WHAT IS REQUIRED: One range is to be output from the listing below, exactly as written: the line with "hesitated to jump on this hype train." to the line with "they see themselves", both kept.

SOURCE DATA:
++++++++++++++++++++

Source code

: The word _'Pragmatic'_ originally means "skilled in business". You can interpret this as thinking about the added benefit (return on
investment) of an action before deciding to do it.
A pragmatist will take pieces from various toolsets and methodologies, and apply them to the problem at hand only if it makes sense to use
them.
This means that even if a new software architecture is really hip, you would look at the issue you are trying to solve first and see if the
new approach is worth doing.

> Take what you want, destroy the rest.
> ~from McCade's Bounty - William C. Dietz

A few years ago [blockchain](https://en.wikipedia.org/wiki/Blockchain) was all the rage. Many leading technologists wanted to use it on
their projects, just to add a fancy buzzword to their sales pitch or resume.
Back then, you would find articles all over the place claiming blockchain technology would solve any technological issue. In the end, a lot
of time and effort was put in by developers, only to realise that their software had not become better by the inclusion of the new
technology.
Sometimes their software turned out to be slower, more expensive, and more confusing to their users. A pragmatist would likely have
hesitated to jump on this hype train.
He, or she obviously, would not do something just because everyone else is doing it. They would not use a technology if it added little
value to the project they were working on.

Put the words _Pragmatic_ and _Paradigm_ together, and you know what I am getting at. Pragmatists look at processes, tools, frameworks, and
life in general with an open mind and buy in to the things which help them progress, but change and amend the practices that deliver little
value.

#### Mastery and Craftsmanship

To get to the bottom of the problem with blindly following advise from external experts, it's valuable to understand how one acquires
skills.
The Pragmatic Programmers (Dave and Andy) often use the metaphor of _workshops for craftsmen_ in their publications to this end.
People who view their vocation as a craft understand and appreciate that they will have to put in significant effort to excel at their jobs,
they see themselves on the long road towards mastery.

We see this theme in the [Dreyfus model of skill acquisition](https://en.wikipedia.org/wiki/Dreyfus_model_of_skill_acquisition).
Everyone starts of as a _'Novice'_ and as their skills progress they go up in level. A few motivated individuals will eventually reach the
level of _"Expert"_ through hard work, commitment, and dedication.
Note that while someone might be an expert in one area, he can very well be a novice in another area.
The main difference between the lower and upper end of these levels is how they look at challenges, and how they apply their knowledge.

++++++++++++++++++++

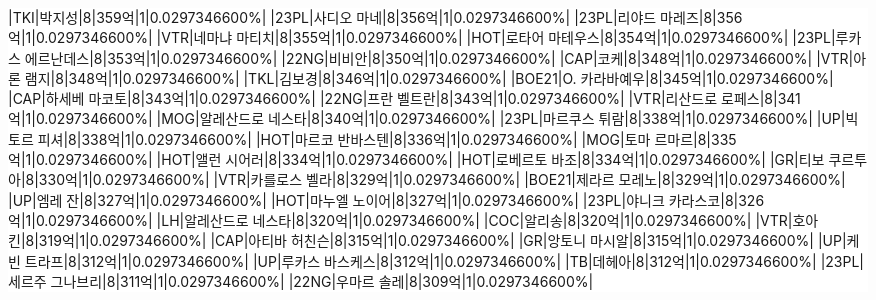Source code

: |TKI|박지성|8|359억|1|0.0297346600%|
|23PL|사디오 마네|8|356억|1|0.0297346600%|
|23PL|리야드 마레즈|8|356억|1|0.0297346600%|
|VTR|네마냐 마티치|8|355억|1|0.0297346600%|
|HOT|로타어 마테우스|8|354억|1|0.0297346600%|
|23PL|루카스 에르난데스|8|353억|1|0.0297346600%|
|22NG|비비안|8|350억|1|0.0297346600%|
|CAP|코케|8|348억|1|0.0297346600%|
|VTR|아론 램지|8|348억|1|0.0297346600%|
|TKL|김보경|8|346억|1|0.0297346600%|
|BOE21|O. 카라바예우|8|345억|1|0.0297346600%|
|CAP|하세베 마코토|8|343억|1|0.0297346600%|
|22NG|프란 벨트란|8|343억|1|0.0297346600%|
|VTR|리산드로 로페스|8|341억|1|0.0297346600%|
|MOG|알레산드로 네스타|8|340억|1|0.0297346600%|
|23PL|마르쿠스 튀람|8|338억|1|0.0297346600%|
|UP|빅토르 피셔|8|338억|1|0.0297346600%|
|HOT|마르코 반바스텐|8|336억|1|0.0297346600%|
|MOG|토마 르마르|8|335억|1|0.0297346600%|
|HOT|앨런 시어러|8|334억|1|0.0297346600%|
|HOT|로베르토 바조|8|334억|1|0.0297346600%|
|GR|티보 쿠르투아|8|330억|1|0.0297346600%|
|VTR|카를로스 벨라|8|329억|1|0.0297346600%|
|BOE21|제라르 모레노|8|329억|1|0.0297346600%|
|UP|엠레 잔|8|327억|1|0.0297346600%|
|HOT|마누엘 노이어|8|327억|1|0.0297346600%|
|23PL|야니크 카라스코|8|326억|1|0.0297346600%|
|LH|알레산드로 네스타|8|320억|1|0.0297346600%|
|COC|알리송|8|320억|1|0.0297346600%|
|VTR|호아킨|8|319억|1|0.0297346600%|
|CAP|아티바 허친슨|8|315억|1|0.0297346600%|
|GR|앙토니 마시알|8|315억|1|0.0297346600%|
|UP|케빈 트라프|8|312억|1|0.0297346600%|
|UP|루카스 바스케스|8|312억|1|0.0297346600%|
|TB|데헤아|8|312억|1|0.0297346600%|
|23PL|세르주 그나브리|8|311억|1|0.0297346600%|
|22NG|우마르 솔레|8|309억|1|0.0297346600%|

++++++++++++++++++++

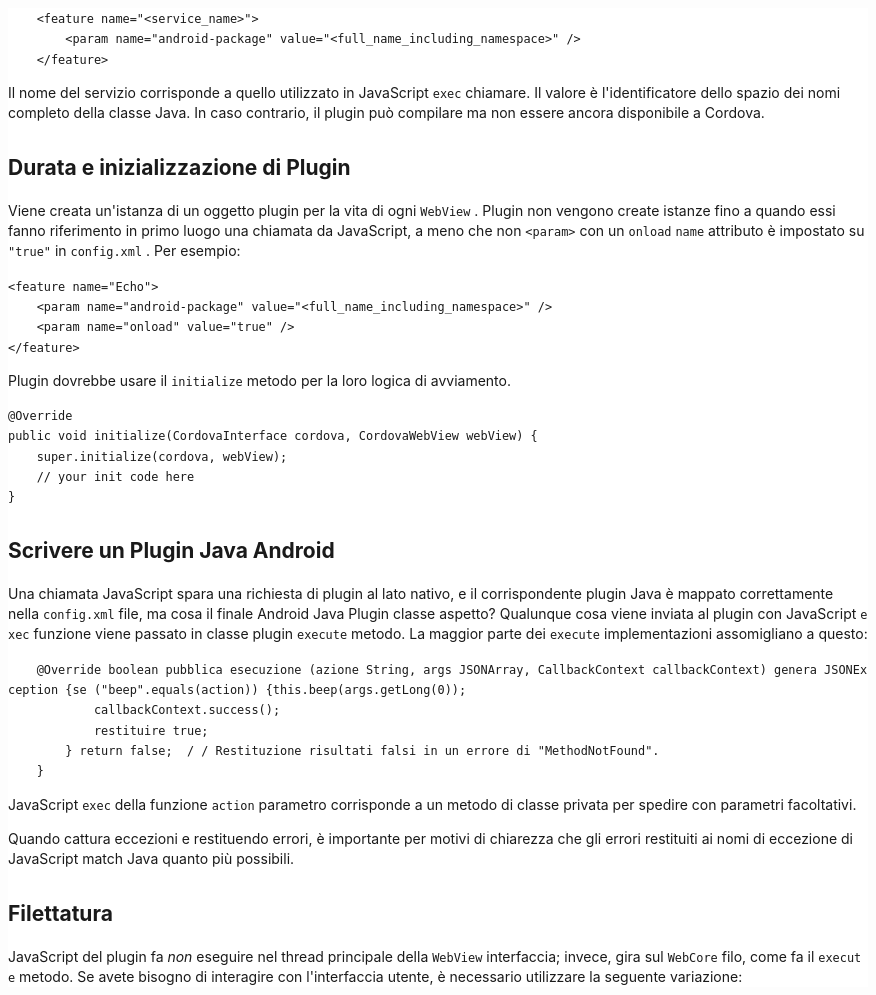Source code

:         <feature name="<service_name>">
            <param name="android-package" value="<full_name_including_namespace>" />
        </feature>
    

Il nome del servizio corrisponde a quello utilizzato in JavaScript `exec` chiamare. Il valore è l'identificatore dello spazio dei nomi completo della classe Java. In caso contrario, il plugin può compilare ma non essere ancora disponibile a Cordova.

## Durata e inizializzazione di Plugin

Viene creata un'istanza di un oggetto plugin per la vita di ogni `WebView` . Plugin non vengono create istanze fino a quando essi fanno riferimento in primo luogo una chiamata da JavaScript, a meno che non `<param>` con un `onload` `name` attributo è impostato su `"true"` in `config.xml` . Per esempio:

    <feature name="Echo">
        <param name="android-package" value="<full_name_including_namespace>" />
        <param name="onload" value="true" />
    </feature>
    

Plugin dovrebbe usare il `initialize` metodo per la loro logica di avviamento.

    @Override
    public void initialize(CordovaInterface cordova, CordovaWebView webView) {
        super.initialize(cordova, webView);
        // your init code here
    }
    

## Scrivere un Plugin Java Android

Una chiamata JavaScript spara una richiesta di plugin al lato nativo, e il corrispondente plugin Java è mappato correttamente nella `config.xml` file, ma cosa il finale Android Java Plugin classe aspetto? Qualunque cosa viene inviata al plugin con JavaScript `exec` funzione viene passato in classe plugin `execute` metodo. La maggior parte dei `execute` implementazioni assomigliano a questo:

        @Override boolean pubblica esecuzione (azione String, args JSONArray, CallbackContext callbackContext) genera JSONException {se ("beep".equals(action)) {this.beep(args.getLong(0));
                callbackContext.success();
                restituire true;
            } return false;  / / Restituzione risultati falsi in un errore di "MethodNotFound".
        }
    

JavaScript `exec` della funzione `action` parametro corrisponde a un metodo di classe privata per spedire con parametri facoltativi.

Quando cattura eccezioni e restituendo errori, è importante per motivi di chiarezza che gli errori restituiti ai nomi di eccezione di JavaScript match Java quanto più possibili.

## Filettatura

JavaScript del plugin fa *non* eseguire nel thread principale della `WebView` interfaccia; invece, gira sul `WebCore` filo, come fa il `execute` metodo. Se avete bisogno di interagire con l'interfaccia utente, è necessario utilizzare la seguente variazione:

++++++++++++++++++++

TASK ANSWER:
hesitated to jump on this hype train.
He, or she obviously, would not do something just because everyone else is doing it. They would not use a technology if it added little
value to the project they were working on.

Put the words _Pragmatic_ and _Paradigm_ together, and you know what I am getting at. Pragmatists look at processes, tools, frameworks, and
life in general with an open mind and buy in to the things which help them progress, but change and amend the practices that deliver little
value.

#### Mastery and Craftsmanship

To get to the bottom of the problem with blindly following advise from external experts, it's valuable to understand how one acquires
skills.
The Pragmatic Programmers (Dave and Andy) often use the metaphor of _workshops for craftsmen_ in their publications to this end.
People who view their vocation as a craft understand and appreciate that they will have to put in significant effort to excel at their jobs,
they see themselves on the long road towards mastery.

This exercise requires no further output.